🤖 AI Summary
Existing extrapolation methods for rotary position embedding (RoPE) lack a unified theoretical foundation, limiting their effectiveness when extending to sequence lengths far beyond those seen during pretraining. This work addresses this gap by introducing MrRoPE, a generalized positional encoding framework grounded in a mixed-radix perspective, which establishes the first unified theoretical framework for RoPE extrapolation.
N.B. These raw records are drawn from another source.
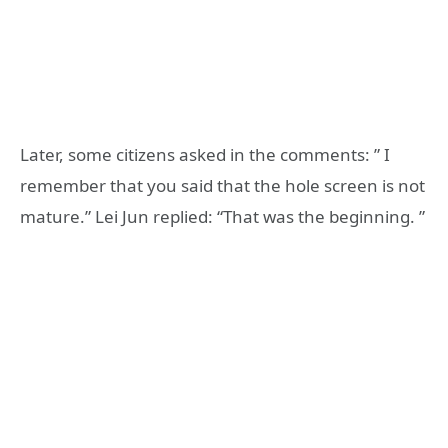
Later, some citizens asked in the comments: ” I
remember that you said that the hole screen is not
mature.” Lei Jun replied: “That was the beginning. ”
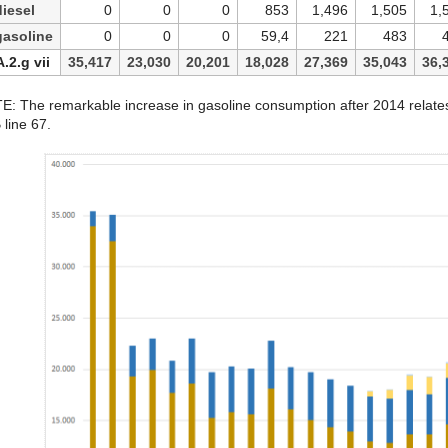
iesel
0
0
0
853
1,496
1,505
1,
gasoline
0
0
0
59,4
221
483
A.2.g vii
35,417
23,030
20,201
18,028
27,369
35,043
36,
: The remarkable increase in gasoline consumption after 2014 relates t
line 67.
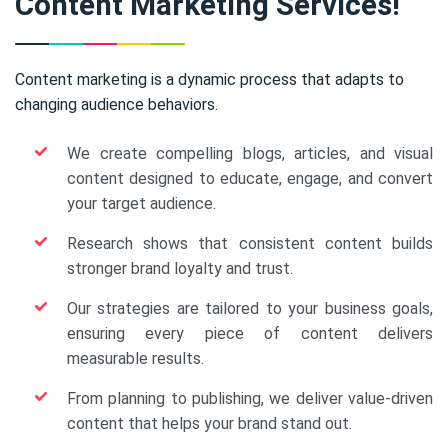
Content Marketing Services!
Content marketing is a dynamic process that adapts to
changing audience behaviors.
We create compelling blogs, articles, and visual
content designed to educate, engage, and convert
your target audience.
Research shows that consistent content builds
stronger brand loyalty and trust.
Our strategies are tailored to your business goals,
ensuring every piece of content delivers
measurable results.
From planning to publishing, we deliver value-driven
content that helps your brand stand out.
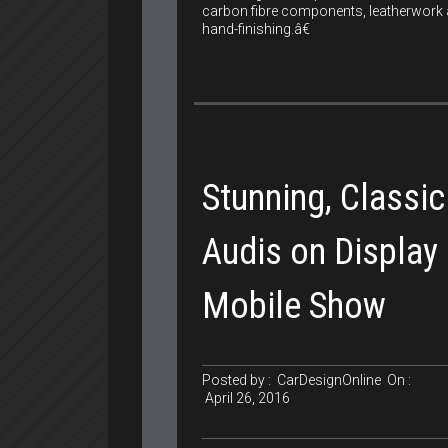
carbon fibre components, leatherwork
hand-finishing.â€
Stunning, Classic
Audis on Display 
Mobile Show
Posted by :
CarDesignOnline
On :
April 26, 2016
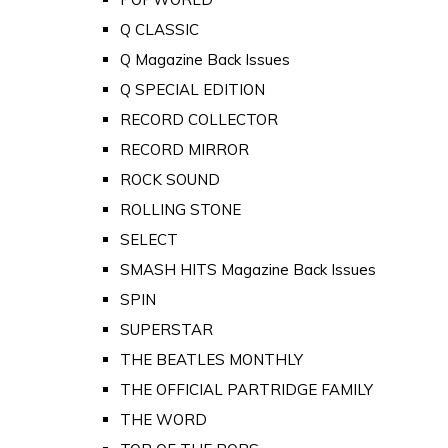
Q CLASSIC
Q Magazine Back Issues
Q SPECIAL EDITION
RECORD COLLECTOR
RECORD MIRROR
ROCK SOUND
ROLLING STONE
SELECT
SMASH HITS Magazine Back Issues
SPIN
SUPERSTAR
THE BEATLES MONTHLY
THE OFFICIAL PARTRIDGE FAMILY
THE WORD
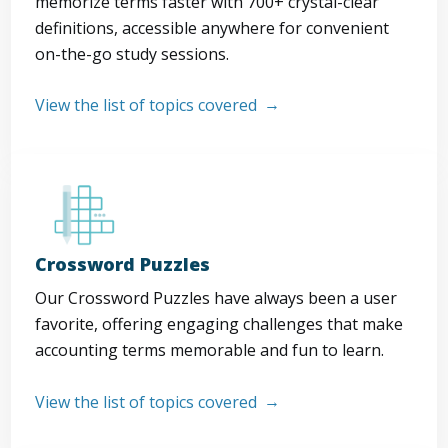
memorize terms faster with 700+ crystal-clear
definitions, accessible anywhere for convenient
on-the-go study sessions.
View the list of topics covered
Crossword Puzzles
Our Crossword Puzzles have always been a user
favorite, offering engaging challenges that make
accounting terms memorable and fun to learn.
View the list of topics covered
Within this framework, two training-free extension strategies—MrRoPE-Uni and MrRoPE-Pro—are proposed. The approach substantially enhances long-context modeling capabilities, achieving over 85% recall on the 128K-length Needle-in-a-Haystack task and more than doubling the accuracy of YaRN on retrieval and dialogue tasks in InfiniteBench.
📝 Abstract
Rotary Position Embedding (RoPE)-extension refers to modifying or generalizing the Rotary Position Embedding scheme to handle longer sequences than those encountered during pre-training. However, current extension strategies are highly diverse and lack a unified theoretical foundation. In this paper, we propose MrRoPE (Mixed-radix RoPE), a generalized encoding formulation based on a radix system conversion perspective, which elegantly unifies various RoPE-extension approaches as distinct radix conversion strategies. Based on this theory, we introduce two training-free extensions, MrRoPE-Uni and MrRoPE-Pro, which leverage uniform and progressive radix conversion strategies, respectively, to achieve'train short, test long'generalization. Without fine-tuning, MrRoPE-Pro sustains over 85% recall in the 128K-context Needle-in-a-Haystack test and achieves more than double YaRN's accuracy on Infinite-Bench retrieval and dialogue subsets. Theoretical analysis confirms that MrRoPE-Pro effectively raises the upper bound of RoPE's attainable encoding length, which further validates the reliability and utility of our theory and methodology.